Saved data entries
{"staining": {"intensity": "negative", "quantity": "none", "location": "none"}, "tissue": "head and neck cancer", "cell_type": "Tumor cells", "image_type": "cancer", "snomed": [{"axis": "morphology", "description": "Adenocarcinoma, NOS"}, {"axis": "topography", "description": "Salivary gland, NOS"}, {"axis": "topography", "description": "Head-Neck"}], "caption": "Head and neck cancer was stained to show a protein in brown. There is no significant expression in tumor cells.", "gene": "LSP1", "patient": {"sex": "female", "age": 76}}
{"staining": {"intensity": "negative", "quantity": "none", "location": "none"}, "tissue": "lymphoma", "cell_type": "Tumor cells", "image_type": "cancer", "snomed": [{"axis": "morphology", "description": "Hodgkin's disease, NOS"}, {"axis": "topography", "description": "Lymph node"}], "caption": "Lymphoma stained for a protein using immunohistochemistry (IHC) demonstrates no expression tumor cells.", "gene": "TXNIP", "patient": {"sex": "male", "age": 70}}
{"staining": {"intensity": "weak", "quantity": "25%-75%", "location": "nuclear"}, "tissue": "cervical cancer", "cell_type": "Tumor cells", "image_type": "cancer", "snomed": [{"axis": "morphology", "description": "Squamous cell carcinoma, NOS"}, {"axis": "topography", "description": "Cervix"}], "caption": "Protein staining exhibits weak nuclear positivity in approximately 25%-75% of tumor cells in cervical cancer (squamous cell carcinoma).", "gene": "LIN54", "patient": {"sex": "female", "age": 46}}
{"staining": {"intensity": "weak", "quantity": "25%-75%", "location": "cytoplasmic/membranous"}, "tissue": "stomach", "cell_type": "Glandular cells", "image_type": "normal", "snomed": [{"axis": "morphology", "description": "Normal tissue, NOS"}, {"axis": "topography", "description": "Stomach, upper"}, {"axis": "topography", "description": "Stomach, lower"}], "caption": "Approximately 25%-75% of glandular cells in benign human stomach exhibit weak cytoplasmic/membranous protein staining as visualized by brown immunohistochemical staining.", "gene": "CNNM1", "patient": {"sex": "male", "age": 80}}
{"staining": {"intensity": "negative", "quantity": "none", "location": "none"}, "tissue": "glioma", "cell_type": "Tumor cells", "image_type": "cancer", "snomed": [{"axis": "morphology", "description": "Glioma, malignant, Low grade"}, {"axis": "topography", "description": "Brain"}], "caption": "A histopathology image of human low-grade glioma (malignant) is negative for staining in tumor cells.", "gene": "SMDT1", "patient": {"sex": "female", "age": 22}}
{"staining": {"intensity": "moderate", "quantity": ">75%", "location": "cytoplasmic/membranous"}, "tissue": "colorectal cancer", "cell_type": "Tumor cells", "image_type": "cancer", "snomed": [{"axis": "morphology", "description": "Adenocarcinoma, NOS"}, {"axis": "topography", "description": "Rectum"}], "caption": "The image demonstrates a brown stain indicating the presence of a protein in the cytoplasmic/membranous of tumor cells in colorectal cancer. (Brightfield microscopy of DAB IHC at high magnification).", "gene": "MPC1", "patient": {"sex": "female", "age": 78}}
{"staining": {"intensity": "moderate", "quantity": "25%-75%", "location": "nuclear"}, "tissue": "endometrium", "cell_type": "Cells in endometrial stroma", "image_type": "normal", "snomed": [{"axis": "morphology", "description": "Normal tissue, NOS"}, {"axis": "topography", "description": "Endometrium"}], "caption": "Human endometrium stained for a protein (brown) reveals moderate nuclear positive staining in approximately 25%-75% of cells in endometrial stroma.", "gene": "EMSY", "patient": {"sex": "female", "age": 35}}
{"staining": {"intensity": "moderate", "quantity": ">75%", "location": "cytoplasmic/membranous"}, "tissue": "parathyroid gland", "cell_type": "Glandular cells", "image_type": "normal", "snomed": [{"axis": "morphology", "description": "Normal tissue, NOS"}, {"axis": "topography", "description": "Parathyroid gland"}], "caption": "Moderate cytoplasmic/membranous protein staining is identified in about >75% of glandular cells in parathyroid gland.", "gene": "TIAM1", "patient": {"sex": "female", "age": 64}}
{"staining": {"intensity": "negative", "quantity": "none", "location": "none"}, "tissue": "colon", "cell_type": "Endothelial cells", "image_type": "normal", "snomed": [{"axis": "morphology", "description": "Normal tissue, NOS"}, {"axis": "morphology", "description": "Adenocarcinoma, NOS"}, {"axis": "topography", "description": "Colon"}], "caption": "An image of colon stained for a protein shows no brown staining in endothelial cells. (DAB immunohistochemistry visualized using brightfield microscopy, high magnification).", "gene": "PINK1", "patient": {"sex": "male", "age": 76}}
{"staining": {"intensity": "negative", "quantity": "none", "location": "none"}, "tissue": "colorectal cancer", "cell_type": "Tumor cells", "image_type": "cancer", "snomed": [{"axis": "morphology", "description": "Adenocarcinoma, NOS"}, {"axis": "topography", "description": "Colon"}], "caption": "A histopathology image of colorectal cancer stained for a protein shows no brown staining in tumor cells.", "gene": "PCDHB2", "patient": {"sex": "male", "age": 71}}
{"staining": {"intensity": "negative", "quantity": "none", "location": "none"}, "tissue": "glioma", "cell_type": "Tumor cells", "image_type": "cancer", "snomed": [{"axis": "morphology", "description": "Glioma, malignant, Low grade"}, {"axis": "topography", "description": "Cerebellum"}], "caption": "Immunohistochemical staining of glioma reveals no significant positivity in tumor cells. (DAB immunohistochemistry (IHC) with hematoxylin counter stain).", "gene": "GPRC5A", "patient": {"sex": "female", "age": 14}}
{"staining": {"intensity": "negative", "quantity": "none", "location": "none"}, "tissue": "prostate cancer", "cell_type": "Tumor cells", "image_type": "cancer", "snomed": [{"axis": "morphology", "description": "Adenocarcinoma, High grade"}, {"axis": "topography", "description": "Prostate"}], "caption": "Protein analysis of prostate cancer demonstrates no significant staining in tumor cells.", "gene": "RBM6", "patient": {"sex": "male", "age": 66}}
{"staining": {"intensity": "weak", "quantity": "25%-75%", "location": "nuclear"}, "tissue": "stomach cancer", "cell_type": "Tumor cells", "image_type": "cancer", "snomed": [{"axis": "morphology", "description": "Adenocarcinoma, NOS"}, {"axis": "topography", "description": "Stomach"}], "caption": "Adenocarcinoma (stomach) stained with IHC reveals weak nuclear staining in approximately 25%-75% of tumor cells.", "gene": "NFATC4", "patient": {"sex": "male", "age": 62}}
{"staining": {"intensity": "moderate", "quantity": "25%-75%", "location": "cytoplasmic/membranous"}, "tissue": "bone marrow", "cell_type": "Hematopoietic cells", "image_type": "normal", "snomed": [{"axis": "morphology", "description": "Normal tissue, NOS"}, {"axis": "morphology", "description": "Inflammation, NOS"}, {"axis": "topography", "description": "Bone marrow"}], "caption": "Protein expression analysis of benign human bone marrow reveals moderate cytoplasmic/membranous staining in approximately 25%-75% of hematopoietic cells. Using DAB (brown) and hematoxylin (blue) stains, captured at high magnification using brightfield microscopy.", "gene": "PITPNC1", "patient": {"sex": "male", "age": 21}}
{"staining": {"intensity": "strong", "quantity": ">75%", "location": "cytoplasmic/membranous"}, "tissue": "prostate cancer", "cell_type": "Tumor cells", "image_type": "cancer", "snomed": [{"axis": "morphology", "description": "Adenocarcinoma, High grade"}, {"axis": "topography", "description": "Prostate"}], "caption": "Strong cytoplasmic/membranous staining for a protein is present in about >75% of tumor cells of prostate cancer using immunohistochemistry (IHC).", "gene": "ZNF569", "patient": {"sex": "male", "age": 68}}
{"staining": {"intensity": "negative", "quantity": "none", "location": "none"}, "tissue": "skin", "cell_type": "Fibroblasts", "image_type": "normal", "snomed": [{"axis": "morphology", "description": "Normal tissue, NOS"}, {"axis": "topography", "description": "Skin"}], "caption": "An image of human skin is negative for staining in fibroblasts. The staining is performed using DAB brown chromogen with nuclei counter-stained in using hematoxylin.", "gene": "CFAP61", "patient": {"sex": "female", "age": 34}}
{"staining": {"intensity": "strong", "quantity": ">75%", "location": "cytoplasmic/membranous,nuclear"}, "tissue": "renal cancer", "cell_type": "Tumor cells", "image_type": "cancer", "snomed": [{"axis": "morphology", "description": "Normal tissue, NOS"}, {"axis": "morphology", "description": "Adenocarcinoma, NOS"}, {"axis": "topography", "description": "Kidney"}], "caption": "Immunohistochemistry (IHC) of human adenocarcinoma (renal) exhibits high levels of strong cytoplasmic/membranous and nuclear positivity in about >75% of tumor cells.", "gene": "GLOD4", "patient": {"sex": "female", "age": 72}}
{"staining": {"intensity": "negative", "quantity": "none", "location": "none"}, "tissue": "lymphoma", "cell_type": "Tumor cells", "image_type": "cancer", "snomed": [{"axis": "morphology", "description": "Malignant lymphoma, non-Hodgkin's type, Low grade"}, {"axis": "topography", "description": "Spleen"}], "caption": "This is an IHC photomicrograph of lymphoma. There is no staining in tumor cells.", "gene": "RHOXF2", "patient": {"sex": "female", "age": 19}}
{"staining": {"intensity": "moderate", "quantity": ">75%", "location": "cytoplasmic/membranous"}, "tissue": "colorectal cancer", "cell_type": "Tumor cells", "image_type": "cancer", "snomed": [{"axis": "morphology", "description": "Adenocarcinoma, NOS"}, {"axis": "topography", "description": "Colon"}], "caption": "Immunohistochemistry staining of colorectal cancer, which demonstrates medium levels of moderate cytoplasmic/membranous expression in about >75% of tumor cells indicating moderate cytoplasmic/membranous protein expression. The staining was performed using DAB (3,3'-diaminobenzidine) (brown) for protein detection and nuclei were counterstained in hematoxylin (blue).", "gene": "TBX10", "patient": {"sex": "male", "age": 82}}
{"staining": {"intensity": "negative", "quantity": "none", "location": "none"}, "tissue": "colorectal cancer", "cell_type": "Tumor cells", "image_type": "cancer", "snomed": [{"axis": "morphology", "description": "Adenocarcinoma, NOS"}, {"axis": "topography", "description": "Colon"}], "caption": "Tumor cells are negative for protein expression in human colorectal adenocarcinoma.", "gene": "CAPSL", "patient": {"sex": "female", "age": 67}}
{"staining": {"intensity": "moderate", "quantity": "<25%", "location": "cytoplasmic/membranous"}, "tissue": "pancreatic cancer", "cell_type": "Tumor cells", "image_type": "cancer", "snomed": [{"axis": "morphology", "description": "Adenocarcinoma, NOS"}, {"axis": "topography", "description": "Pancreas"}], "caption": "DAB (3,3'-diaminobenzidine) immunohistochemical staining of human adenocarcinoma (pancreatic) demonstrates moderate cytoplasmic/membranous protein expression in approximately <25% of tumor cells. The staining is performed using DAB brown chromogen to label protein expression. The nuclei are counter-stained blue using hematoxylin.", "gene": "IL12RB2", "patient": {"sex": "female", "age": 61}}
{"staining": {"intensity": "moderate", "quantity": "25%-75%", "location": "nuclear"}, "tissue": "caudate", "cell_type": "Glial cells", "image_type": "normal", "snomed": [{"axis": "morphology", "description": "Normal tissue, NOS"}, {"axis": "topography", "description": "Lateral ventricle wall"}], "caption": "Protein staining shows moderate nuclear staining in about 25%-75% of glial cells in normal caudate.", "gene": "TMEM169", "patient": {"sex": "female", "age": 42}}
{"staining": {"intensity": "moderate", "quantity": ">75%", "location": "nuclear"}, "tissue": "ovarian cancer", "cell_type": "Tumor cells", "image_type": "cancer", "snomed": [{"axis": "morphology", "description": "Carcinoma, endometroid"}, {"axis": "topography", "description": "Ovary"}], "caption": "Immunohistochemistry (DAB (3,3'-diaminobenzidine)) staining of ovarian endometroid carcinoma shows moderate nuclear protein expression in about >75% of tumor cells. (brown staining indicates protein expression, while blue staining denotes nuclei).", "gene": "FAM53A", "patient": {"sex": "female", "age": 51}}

- [EXERCISE INSTRUCTIONS]:
Whenever the string "Prostate" shows up in a line of the records, copy that line.

- [OUTPUT FOR THIS TASK]:
{"staining": {"intensity": "negative", "quantity": "none", "location": "none"}, "tissue": "prostate cancer", "cell_type": "Tumor cells", "image_type": "cancer", "snomed": [{"axis": "morphology", "description": "Adenocarcinoma, High grade"}, {"axis": "topography", "description": "Prostate"}], "caption": "Protein analysis of prostate cancer demonstrates no significant staining in tumor cells.", "gene": "RBM6", "patient": {"sex": "male", "age": 66}}
{"staining": {"intensity": "strong", "quantity": ">75%", "location": "cytoplasmic/membranous"}, "tissue": "prostate cancer", "cell_type": "Tumor cells", "image_type": "cancer", "snomed": [{"axis": "morphology", "description": "Adenocarcinoma, High grade"}, {"axis": "topography", "description": "Prostate"}], "caption": "Strong cytoplasmic/membranous staining for a protein is present in about >75% of tumor cells of prostate cancer using immunohistochemistry (IHC).", "gene": "ZNF569", "patient": {"sex": "male", "age": 68}}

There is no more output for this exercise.